**What you have to do**:
A verbatim copy of every record is needed.

**Stored data entries**:
■ ■ ■ ■ ■ ■ ■
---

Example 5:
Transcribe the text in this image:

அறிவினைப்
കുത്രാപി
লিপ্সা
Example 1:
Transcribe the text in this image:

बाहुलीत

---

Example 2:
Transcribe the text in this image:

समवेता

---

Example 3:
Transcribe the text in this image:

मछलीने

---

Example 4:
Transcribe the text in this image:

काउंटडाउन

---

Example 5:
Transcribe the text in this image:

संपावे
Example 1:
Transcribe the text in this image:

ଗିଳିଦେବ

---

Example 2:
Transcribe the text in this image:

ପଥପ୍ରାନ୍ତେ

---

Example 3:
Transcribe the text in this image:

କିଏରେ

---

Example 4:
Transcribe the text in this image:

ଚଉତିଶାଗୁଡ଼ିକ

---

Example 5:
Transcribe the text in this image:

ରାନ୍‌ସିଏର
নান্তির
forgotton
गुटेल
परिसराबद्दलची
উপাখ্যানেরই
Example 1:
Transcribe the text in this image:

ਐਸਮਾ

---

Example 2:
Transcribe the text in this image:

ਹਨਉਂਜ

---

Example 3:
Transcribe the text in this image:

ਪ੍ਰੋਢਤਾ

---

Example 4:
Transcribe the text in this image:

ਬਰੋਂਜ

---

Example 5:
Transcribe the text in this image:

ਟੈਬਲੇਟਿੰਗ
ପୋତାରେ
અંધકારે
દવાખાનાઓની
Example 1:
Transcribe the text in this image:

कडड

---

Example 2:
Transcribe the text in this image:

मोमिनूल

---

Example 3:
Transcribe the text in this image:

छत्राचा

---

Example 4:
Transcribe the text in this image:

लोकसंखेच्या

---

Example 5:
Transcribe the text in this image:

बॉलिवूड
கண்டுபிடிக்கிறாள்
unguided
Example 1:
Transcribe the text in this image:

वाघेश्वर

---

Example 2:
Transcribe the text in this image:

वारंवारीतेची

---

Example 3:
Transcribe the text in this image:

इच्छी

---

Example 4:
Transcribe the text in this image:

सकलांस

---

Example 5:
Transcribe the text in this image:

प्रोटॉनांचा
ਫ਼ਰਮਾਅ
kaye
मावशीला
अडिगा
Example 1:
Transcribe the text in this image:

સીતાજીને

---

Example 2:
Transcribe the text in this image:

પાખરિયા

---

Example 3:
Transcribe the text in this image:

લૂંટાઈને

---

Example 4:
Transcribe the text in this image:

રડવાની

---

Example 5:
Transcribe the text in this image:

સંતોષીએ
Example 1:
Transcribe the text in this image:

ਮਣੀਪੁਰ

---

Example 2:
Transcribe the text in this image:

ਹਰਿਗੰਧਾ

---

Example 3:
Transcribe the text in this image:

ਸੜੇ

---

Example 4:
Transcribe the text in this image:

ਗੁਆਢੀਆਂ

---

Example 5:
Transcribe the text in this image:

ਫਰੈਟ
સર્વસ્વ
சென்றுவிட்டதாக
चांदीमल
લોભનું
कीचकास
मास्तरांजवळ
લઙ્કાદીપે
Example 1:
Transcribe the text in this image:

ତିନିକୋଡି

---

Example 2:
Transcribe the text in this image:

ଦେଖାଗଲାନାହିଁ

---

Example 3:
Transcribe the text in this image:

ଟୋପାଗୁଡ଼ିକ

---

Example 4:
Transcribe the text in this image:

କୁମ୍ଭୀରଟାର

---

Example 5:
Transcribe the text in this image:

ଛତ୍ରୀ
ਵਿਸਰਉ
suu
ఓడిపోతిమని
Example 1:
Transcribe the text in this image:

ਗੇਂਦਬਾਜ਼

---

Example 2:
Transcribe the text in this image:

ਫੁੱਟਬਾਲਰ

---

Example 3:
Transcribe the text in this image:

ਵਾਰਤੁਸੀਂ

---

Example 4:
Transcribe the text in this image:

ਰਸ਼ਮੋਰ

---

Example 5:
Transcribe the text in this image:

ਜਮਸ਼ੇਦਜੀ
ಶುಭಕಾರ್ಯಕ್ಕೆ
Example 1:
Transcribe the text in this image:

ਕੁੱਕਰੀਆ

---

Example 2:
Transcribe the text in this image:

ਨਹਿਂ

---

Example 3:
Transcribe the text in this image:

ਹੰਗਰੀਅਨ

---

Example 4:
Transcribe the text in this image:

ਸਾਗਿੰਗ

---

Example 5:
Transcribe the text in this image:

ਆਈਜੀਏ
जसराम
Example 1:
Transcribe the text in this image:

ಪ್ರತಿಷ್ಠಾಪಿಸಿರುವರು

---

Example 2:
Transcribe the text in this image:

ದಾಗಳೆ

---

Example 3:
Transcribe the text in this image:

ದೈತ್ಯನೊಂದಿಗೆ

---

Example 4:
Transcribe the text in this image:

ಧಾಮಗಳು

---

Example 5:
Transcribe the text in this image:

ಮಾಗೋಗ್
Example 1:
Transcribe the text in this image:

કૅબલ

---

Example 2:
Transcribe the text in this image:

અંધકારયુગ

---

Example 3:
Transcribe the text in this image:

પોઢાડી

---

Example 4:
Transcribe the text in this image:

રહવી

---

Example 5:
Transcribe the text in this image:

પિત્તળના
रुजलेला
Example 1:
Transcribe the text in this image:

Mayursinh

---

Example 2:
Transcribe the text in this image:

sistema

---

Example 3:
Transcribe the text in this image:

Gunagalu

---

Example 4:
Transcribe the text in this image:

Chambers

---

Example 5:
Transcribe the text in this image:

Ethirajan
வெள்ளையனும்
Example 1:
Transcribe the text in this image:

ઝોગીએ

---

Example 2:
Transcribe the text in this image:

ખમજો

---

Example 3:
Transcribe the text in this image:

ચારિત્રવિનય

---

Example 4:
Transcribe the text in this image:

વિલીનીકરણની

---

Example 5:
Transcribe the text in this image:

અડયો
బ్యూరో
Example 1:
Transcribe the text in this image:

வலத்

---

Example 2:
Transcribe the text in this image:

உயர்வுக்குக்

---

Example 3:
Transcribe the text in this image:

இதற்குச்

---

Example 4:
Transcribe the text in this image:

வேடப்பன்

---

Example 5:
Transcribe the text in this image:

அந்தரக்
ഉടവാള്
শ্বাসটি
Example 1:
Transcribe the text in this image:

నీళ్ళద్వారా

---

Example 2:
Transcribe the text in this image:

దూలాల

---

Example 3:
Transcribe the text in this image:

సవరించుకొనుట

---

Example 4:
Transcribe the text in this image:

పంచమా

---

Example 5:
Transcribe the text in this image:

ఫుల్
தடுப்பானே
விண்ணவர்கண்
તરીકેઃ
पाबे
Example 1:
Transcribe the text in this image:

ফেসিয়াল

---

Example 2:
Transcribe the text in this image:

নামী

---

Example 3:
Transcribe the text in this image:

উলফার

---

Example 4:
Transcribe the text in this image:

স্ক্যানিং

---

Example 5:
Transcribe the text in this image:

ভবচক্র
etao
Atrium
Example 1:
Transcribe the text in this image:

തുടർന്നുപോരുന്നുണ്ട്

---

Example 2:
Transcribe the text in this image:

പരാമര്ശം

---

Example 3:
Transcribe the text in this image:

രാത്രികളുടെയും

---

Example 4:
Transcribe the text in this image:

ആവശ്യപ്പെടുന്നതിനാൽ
■ ■ ■ ■ ■ ■ ■
**Answer below**:
---

Example 5:
Transcribe the text in this image:

அறிவினைப்
കുത്രാപി
লিপ্সা
Example 1:
Transcribe the text in this image:

बाहुलीत

---

Example 2:
Transcribe the text in this image:

समवेता

---

Example 3:
Transcribe the text in this image:

मछलीने

---

Example 4:
Transcribe the text in this image:

काउंटडाउन

---

Example 5:
Transcribe the text in this image:

संपावे
Example 1:
Transcribe the text in this image:

ଗିଳିଦେବ

---

Example 2:
Transcribe the text in this image:

ପଥପ୍ରାନ୍ତେ

---

Example 3:
Transcribe the text in this image:

କିଏରେ

---

Example 4:
Transcribe the text in this image:

ଚଉତିଶାଗୁଡ଼ିକ

---

Example 5:
Transcribe the text in this image:

ରାନ୍‌ସିଏର
নান্তির
forgotton
गुटेल
परिसराबद्दलची
উপাখ্যানেরই
Example 1:
Transcribe the text in this image:

ਐਸਮਾ

---

Example 2:
Transcribe the text in this image:

ਹਨਉਂਜ

---

Example 3:
Transcribe the text in this image:

ਪ੍ਰੋਢਤਾ

---

Example 4:
Transcribe the text in this image:

ਬਰੋਂਜ

---

Example 5:
Transcribe the text in this image:

ਟੈਬਲੇਟਿੰਗ
ପୋତାରେ
અંધકારે
દવાખાનાઓની
Example 1:
Transcribe the text in this image:

कडड

---

Example 2:
Transcribe the text in this image:

मोमिनूल

---

Example 3:
Transcribe the text in this image:

छत्राचा

---

Example 4:
Transcribe the text in this image:

लोकसंखेच्या

---

Example 5:
Transcribe the text in this image:

बॉलिवूड
கண்டுபிடிக்கிறாள்
unguided
Example 1:
Transcribe the text in this image:

वाघेश्वर

---

Example 2:
Transcribe the text in this image:

वारंवारीतेची

---

Example 3:
Transcribe the text in this image:

इच्छी

---

Example 4:
Transcribe the text in this image:

सकलांस

---

Example 5:
Transcribe the text in this image:

प्रोटॉनांचा
ਫ਼ਰਮਾਅ
kaye
मावशीला
अडिगा
Example 1:
Transcribe the text in this image:

સીતાજીને

---

Example 2:
Transcribe the text in this image:

પાખરિયા

---

Example 3:
Transcribe the text in this image:

લૂંટાઈને

---

Example 4:
Transcribe the text in this image:

રડવાની

---

Example 5:
Transcribe the text in this image:

સંતોષીએ
Example 1:
Transcribe the text in this image:

ਮਣੀਪੁਰ

---

Example 2:
Transcribe the text in this image:

ਹਰਿਗੰਧਾ

---

Example 3:
Transcribe the text in this image:

ਸੜੇ

---

Example 4:
Transcribe the text in this image:

ਗੁਆਢੀਆਂ

---

Example 5:
Transcribe the text in this image:

ਫਰੈਟ
સર્વસ્વ
சென்றுவிட்டதாக
चांदीमल
લોભનું
कीचकास
मास्तरांजवळ
લઙ્કાદીપે
Example 1:
Transcribe the text in this image:

ତିନିକୋଡି

---

Example 2:
Transcribe the text in this image:

ଦେଖାଗଲାନାହିଁ

---

Example 3:
Transcribe the text in this image:

ଟୋପାଗୁଡ଼ିକ

---

Example 4:
Transcribe the text in this image:

କୁମ୍ଭୀରଟାର

---

Example 5:
Transcribe the text in this image:

ଛତ୍ରୀ
ਵਿਸਰਉ
suu
ఓడిపోతిమని
Example 1:
Transcribe the text in this image:

ਗੇਂਦਬਾਜ਼

---

Example 2:
Transcribe the text in this image:

ਫੁੱਟਬਾਲਰ

---

Example 3:
Transcribe the text in this image:

ਵਾਰਤੁਸੀਂ

---

Example 4:
Transcribe the text in this image:

ਰਸ਼ਮੋਰ

---

Example 5:
Transcribe the text in this image:

ਜਮਸ਼ੇਦਜੀ
ಶುಭಕಾರ್ಯಕ್ಕೆ
Example 1:
Transcribe the text in this image:

ਕੁੱਕਰੀਆ

---

Example 2:
Transcribe the text in this image:

ਨਹਿਂ

---

Example 3:
Transcribe the text in this image:

ਹੰਗਰੀਅਨ

---

Example 4:
Transcribe the text in this image:

ਸਾਗਿੰਗ

---

Example 5:
Transcribe the text in this image:

ਆਈਜੀਏ
जसराम
Example 1:
Transcribe the text in this image:

ಪ್ರತಿಷ್ಠಾಪಿಸಿರುವರು

---

Example 2:
Transcribe the text in this image:

ದಾಗಳೆ

---

Example 3:
Transcribe the text in this image:

ದೈತ್ಯನೊಂದಿಗೆ

---

Example 4:
Transcribe the text in this image:

ಧಾಮಗಳು

---

Example 5:
Transcribe the text in this image:

ಮಾಗೋಗ್
Example 1:
Transcribe the text in this image:

કૅબલ

---

Example 2:
Transcribe the text in this image:

અંધકારયુગ

---

Example 3:
Transcribe the text in this image:

પોઢાડી

---

Example 4:
Transcribe the text in this image:

રહવી

---

Example 5:
Transcribe the text in this image:

પિત્તળના
रुजलेला
Example 1:
Transcribe the text in this image:

Mayursinh

---

Example 2:
Transcribe the text in this image:

sistema

---

Example 3:
Transcribe the text in this image:

Gunagalu

---

Example 4:
Transcribe the text in this image:

Chambers

---

Example 5:
Transcribe the text in this image:

Ethirajan
வெள்ளையனும்
Example 1:
Transcribe the text in this image:

ઝોગીએ

---

Example 2:
Transcribe the text in this image:

ખમજો

---

Example 3:
Transcribe the text in this image:

ચારિત્રવિનય

---

Example 4:
Transcribe the text in this image:

વિલીનીકરણની

---

Example 5:
Transcribe the text in this image:

અડયો
బ్యూరో
Example 1:
Transcribe the text in this image:

வலத்

---

Example 2:
Transcribe the text in this image:

உயர்வுக்குக்

---

Example 3:
Transcribe the text in this image:

இதற்குச்

---

Example 4:
Transcribe the text in this image:

வேடப்பன்

---

Example 5:
Transcribe the text in this image:

அந்தரக்
ഉടവാള്
শ্বাসটি
Example 1:
Transcribe the text in this image:

నీళ్ళద్వారా

---

Example 2:
Transcribe the text in this image:

దూలాల

---

Example 3:
Transcribe the text in this image:

సవరించుకొనుట

---

Example 4:
Transcribe the text in this image:

పంచమా

---

Example 5:
Transcribe the text in this image:

ఫుల్
தடுப்பானே
விண்ணவர்கண்
તરીકેઃ
पाबे
Example 1:
Transcribe the text in this image:

ফেসিয়াল

---

Example 2:
Transcribe the text in this image:

নামী

---

Example 3:
Transcribe the text in this image:

উলফার

---

Example 4:
Transcribe the text in this image:

স্ক্যানিং

---

Example 5:
Transcribe the text in this image:

ভবচক্র
etao
Atrium
Example 1:
Transcribe the text in this image:

തുടർന്നുപോരുന്നുണ്ട്

---

Example 2:
Transcribe the text in this image:

പരാമര്ശം

---

Example 3:
Transcribe the text in this image:

രാത്രികളുടെയും

---

Example 4:
Transcribe the text in this image:

ആവശ്യപ്പെടുന്നതിനാൽ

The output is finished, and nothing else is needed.